There were only two dings on Dave’s blood test results over the years: ultra-dense LDL subparticles and an elevated CRP of 4. He took high-dose niacin for several years to address the LDL subparticles, but unfortunately, we didn’t understand the C-Reactive Protein elevation and didn’t research or tackle that. In hindsight, there’s no way to discover if changes over the past few years would have kept him off the surgeon’s table.

He’s now backed off the milkfats and lowered his beef intake to see if that will bring the CRP back in line. Because he’s coming off artery by-pass surgery, we both feel it’s warranted to protect the replacement arteries by taking a statin, Vytorin, which he hasn’t taken in the past since his earlier cholesterol readings have always been quite low. With his doctor’s knowledge, I suspect he’ll test his cholesterol without the statin sometime later this summer to see if his new fish-over-beef diet changes things.

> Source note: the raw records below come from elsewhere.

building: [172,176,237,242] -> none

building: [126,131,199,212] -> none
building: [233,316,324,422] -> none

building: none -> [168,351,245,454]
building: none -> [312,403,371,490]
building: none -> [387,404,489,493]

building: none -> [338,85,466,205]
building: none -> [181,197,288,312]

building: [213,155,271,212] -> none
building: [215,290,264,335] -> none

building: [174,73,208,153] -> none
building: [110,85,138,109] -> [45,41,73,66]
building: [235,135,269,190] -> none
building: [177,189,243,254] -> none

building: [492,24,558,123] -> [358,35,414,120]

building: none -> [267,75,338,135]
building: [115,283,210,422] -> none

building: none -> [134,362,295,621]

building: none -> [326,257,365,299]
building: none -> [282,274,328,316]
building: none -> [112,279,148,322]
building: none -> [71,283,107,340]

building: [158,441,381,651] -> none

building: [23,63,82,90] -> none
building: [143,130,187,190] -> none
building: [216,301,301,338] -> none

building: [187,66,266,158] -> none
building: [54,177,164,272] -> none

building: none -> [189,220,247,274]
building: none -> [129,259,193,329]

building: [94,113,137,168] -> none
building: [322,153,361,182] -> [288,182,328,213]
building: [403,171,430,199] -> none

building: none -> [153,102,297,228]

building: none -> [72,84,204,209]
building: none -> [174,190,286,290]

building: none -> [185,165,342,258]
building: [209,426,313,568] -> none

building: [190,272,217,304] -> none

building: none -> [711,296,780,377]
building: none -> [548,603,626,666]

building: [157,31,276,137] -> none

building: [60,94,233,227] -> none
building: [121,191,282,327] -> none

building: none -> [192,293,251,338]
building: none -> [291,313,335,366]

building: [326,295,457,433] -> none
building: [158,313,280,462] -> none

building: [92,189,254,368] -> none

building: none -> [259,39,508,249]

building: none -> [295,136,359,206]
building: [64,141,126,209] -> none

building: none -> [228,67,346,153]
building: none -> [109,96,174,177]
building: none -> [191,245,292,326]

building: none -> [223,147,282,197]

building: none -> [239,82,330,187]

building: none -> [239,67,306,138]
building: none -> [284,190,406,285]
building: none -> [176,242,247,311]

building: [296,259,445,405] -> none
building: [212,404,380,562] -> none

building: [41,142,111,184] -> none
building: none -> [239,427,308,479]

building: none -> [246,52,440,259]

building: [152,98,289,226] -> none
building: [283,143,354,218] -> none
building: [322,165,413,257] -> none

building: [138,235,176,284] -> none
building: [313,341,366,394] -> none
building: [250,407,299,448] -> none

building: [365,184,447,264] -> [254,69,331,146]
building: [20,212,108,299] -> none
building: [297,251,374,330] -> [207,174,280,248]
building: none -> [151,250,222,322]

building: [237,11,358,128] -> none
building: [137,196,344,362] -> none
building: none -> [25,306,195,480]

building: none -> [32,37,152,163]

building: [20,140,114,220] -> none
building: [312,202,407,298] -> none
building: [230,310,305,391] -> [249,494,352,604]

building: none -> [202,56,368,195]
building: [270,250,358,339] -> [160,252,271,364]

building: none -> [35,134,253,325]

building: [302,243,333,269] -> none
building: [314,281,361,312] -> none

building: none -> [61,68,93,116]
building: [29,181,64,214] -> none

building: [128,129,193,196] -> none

If you do take a statin, please please please take a high dose CoQ10 supplement. Throughout this recent process I haven’t heard a doctor or nurse mention that, so I suspect yours hasn’t either. Statins blunt CoQ10 in the same way they work on cholesterol, and if nothing else, lack of CoQ10 will sap your energy and make your muscles ache. Bad juju.

Dave takes 450mg of Now Foods CoQ10 daily, without fail, and he takes an NSP B-Complex to lower oxidation and clotting.

Tip: Donate a pint of blood quarterly to lower your fibrinogen and remove excess iron.

Your doctor can order these blood tests, but in some cases you’ll have to be persistent. In fact, many of these tests aren’t on the lab sheets, and your doc will have to look up the codes to get the orders right. Here’s a further discussion of these lab tests at Genova Diagnostics.

You youngsters may feel immortal, but I’ll betcha in 20 years you’ll be real happy to have a baseline report for comparison, assuming there’s nothing drastically wrong that needs life-extending attention.

Now then, let’s get serious. Are you having trouble right now?

If you have shortness of breath regularly, which is what got Dave moving toward his recent surgery, or find you need to elevate your upper body more in order to sleep, get yourself to a cardiologist and walk through the test procedures. (If you have chest pain, use the emergency room instead!) The full gamut took Dave about two months — go here, go there, come back next week — just put your head around it and get ‘er done. It may save your life. Well, I mean, you’ll still die eventually, but hopefully when you’re closing in on a hundred instead of next year.

Exercise Stress Test (basic or advanced if possible)

Radionucleide Stress Test

Echocardiogram (ultrasound view of the heart chambers, valves and lining)

Electrocardiogram (EKG) (looks at heart rhythm)

Holter Monitor (24-hour EKG used to watch heart during normal activities)

Chest X-ray (checks for heart size, fluid in the lungs, pneumonia and other causes of shortness of breath)

Cardio Catheterization — angiogram (the most invasive of the tests, uses a thin catheter tube into blood vessel to inject dye seen on an x-ray — stents may be inserted at the same time if needed)

Brain natriuretic peptide (BNP) (used to determine if you have heart failure)

Signing off for this session. That should be enough to get you started on your path to good heart health and cardiovascular immortality.